For anyone who hasn’t been following Havok’s career, the multitalented vocalist is not only one of the most celebrated voices in alternative music but also a Broadway actor, novelist, clothing designer, humanitarian and winner of peta2’s World's Sexiest Vegetarian contest. But after all of that and the release of AFI’s self-titled 10th album — also known as The Blood Album — he’s still longing to pick up another art form.
“I have this really good friend who’s just a brilliant painter,” Havok continues. “I’ll sit in his studio and watch him paint sometimes, and it just amazes me how he can turn a blank canvas into a beautiful piece of art.”
To AFI's devoted fans, Havok’s desire to continue his artistic journey through many different outlets comes as little surprise — nor does the fact that their latest release doesn't neatly fit into any one genre. Since dropping Answer That and Stay Fashionable in 1995, the quartet has successfully blended just about every subgenre of punk and post-hardcore into an ever-evolving, unique sound. With The Blood Album, Havok and crew have returned with a delightfully complicated yet accessible dark rock album that only a veteran group like AFI could create.
“Blood feels like the aftermath of [2013’s] Burials,” Havok says. “It’s a less bleak record, but still dark in a more curious way. It’s as if it’s recognizing the uncanny, twisted, resurrected, still breathing, strange and unfamiliar version of what went down on Burials.”
In addition to continuing AFI’s steady evolution from humorous hardcore punks to conscientious, anthemic rock stars, The Blood Album is also the band’s first record officially produced by guitarist Jade Puget. The multi-instrumentalist has always helped with production — both for AFI and for his electronic project with Havok, Blaqk Audio — but things were still a little different in the studio with him at the helm.
“This was the first time he took on the role in its entirety, which is a vast amount of work,” Havok says. “Jade produced the vocals on this record, and that was a great experience for me because he knows my voice so well, and knows intricacies of my voice that he’s familiar with and other people aren’t. It was so appreciated and can really be heard on the record. Jade really is AFI, so who better to make a record than the band itself?”
Though many aspects of the self-titled release are a bit different from anything AFI has done before, some things never change. For Havok, listening to classic AFI records such as 1997's Shut Your Mouth and Open Your Eyes and 1999's Black Sails in the Sunset is like getting a glimpse at his younger self. While the lyrics may not exactly be autobiographical, every record tells the story of where the singer is in his life at any given time.
“When you look back on those records, they were indicative of who I was then,” Havok says. “They’re clear windows into the person who was writing those records and what mattered to him. It’s still very similar now in that it’s still a very luxurious means of expressing myself. It’s been that way the entire time. The content sometimes varies, but the intention is often very much the same and many of the themes hold throughout the decades.”

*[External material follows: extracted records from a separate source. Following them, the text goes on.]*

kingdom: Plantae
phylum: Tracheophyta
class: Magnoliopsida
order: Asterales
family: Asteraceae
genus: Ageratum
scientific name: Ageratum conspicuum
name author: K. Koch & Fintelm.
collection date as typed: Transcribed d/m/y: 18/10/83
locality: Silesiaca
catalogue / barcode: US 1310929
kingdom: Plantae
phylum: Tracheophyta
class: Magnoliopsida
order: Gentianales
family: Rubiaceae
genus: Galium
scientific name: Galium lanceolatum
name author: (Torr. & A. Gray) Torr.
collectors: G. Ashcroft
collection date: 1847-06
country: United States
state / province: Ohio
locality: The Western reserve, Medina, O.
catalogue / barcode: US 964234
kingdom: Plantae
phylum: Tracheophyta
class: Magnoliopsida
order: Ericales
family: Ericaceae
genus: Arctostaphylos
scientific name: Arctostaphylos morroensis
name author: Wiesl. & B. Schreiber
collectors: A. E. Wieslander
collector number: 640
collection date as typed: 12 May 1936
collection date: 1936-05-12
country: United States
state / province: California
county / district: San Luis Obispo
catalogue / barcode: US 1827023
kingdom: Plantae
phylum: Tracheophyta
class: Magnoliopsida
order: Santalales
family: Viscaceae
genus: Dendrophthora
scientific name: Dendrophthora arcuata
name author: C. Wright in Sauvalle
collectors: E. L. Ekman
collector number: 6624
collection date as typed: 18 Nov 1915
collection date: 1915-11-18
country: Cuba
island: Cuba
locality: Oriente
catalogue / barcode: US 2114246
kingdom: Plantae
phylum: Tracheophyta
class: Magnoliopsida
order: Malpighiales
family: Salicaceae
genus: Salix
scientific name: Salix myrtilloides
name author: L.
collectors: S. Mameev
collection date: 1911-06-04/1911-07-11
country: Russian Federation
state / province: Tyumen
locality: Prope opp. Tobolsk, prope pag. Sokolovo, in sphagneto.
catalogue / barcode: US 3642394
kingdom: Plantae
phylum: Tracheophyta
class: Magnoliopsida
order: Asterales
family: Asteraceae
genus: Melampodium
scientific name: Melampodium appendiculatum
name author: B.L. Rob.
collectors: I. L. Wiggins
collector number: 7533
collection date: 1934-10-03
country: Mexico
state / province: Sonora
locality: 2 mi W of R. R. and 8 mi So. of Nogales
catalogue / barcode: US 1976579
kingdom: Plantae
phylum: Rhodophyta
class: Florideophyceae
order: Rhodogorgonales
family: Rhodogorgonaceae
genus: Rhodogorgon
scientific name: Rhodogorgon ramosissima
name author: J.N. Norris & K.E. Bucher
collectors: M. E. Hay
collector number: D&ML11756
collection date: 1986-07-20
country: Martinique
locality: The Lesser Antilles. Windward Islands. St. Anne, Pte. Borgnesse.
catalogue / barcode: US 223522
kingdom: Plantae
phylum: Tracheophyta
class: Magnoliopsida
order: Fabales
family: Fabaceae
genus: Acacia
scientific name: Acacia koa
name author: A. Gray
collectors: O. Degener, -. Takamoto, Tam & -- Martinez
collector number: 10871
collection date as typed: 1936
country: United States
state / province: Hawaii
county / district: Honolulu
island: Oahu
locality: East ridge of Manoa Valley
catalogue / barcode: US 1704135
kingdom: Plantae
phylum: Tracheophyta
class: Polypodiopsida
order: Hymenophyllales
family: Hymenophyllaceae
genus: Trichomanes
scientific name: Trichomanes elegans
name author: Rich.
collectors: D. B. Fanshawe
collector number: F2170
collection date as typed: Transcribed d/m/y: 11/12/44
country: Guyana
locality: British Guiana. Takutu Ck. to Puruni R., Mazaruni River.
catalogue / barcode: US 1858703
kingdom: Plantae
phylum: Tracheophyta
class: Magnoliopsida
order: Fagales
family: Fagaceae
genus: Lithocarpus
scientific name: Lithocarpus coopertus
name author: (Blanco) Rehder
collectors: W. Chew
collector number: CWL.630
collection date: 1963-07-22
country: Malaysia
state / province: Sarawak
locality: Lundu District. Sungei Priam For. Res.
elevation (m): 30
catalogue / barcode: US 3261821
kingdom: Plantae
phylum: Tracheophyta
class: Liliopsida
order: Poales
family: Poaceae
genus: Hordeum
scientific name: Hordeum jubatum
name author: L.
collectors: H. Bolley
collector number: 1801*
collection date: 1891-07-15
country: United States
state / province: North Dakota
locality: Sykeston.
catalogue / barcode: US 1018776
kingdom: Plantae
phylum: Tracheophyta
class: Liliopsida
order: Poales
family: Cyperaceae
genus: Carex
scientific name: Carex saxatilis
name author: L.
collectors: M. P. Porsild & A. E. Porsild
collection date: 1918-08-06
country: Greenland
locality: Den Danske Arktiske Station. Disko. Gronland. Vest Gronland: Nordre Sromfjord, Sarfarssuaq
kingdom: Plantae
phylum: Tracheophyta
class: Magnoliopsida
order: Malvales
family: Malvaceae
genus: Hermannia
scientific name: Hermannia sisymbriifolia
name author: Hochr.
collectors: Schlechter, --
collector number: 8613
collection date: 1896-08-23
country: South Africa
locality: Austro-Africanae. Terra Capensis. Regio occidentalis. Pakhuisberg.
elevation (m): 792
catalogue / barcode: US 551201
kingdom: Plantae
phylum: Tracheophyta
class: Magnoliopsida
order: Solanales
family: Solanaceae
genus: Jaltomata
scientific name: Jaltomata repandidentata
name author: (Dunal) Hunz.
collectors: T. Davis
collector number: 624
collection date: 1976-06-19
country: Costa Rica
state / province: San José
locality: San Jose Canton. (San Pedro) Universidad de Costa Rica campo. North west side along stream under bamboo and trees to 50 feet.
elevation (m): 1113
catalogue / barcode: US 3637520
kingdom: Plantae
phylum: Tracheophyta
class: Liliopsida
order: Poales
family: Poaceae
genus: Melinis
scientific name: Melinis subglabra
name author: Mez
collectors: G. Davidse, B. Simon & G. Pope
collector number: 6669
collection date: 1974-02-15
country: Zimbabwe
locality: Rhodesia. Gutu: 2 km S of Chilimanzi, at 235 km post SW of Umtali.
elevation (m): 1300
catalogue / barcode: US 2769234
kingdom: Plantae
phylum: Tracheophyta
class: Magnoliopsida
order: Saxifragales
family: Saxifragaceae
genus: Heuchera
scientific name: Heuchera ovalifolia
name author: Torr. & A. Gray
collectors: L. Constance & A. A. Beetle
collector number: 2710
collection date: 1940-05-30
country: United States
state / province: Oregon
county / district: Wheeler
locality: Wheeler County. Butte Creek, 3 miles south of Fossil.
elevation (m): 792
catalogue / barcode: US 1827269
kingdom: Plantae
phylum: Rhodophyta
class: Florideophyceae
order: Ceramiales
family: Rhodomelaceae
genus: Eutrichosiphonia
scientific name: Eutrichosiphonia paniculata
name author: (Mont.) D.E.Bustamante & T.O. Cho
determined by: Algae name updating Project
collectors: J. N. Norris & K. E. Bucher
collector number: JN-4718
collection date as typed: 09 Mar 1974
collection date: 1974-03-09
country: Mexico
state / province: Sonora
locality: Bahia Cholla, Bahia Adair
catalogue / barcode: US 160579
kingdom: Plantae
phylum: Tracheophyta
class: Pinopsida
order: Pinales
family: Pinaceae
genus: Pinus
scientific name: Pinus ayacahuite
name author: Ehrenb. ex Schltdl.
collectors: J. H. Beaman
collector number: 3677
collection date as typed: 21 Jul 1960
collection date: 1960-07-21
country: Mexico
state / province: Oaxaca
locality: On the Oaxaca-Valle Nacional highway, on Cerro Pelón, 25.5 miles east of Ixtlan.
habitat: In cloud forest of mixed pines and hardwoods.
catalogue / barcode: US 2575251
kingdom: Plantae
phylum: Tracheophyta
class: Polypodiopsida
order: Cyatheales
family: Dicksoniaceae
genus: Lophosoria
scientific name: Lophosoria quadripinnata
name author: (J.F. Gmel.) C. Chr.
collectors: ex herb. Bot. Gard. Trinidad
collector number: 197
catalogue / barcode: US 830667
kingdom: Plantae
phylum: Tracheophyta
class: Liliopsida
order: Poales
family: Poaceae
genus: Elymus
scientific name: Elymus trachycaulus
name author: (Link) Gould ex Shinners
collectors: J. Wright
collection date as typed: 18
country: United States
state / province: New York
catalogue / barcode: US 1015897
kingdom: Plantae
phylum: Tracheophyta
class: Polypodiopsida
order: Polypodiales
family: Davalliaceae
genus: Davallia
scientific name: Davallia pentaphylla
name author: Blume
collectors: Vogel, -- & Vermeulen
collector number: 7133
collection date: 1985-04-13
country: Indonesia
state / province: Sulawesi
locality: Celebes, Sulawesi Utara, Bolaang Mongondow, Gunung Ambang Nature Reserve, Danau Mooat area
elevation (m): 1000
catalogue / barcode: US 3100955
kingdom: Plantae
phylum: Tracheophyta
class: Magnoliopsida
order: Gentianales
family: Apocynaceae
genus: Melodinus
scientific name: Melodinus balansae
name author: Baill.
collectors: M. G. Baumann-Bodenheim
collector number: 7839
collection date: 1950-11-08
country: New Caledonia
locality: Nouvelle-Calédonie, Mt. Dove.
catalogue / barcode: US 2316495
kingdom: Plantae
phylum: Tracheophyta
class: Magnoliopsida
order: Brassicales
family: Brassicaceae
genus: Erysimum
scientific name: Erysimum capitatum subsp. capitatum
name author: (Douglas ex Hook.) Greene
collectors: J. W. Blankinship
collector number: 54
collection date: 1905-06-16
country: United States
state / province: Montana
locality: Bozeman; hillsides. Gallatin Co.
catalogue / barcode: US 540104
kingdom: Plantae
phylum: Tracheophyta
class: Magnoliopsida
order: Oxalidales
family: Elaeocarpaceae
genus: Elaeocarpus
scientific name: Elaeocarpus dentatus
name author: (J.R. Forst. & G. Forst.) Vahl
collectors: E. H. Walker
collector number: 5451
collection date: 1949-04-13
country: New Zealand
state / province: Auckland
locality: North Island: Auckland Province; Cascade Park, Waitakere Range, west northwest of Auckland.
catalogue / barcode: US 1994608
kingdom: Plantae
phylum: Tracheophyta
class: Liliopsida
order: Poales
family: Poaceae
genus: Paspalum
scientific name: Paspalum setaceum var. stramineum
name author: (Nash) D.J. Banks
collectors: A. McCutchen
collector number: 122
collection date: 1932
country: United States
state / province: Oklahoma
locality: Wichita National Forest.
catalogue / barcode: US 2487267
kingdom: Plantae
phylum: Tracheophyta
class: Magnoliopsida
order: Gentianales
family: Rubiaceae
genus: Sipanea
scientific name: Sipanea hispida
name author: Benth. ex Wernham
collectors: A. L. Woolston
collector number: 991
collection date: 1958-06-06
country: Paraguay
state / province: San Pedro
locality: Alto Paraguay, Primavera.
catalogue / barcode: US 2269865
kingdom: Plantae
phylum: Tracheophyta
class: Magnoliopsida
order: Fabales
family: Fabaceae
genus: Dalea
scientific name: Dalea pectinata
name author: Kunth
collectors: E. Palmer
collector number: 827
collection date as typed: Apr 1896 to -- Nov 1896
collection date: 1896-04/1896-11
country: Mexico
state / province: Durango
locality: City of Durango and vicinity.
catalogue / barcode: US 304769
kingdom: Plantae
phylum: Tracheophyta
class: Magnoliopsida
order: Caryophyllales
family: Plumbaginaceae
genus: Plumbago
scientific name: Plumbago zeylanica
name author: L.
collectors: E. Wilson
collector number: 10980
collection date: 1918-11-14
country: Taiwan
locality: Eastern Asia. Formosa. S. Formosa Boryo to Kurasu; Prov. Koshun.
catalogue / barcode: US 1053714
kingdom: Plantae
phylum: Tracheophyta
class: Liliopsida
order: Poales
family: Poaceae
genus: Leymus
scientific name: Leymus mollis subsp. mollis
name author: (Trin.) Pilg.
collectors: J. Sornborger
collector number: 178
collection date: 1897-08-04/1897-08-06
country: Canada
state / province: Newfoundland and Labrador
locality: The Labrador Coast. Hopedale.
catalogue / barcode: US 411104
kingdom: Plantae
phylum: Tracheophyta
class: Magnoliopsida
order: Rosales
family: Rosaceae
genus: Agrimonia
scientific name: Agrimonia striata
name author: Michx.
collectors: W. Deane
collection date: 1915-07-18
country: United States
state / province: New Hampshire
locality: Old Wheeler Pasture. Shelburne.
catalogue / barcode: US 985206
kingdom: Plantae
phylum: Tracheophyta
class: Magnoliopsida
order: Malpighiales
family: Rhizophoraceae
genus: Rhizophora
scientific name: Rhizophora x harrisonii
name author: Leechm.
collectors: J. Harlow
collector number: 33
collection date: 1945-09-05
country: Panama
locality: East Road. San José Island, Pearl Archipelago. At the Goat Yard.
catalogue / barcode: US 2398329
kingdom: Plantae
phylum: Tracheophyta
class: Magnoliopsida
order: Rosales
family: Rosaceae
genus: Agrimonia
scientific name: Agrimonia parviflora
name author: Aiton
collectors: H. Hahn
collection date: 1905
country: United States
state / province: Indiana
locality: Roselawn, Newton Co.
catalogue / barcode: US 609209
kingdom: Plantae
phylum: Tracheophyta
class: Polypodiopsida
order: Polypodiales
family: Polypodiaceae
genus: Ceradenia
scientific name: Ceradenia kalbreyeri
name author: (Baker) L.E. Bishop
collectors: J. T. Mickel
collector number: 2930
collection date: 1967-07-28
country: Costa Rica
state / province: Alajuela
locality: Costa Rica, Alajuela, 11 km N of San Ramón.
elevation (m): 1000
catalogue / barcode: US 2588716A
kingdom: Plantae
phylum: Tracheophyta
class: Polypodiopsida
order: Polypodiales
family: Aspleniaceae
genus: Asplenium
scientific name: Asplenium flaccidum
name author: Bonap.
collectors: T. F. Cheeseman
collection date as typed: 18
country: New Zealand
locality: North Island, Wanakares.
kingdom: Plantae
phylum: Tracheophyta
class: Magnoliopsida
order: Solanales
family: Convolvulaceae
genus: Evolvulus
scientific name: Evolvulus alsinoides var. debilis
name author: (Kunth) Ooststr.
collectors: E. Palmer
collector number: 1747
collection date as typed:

Along with the new record comes a national tour, kicking off on the album’s release date (Jan. 20) with a sold-out show at the Troubadour. Tickets were reserved for members of AFI's Despair Faction fan club and sold out almost immediately. It’ll be the same fan frenzy with which the group began their Burials tour a few years ago, and Havok still can’t believe the amount of diverse and diehard fan support he gets.
“When I awoke to the notice that the fan club show at the Troubadour had sold out in minutes, it impacted me just as it has every time,” Havok says. “I’m so grateful. When I saw it this time, I thought it was really pretty fantastic and — I don’t like using this word, because I think people use this word too flagrantly — but it’s amazing. It’s amazing that I’ve been able to release 10 records with this band and that to this day there are that many people who care that much about what I’ve been doing since I was very, very young.”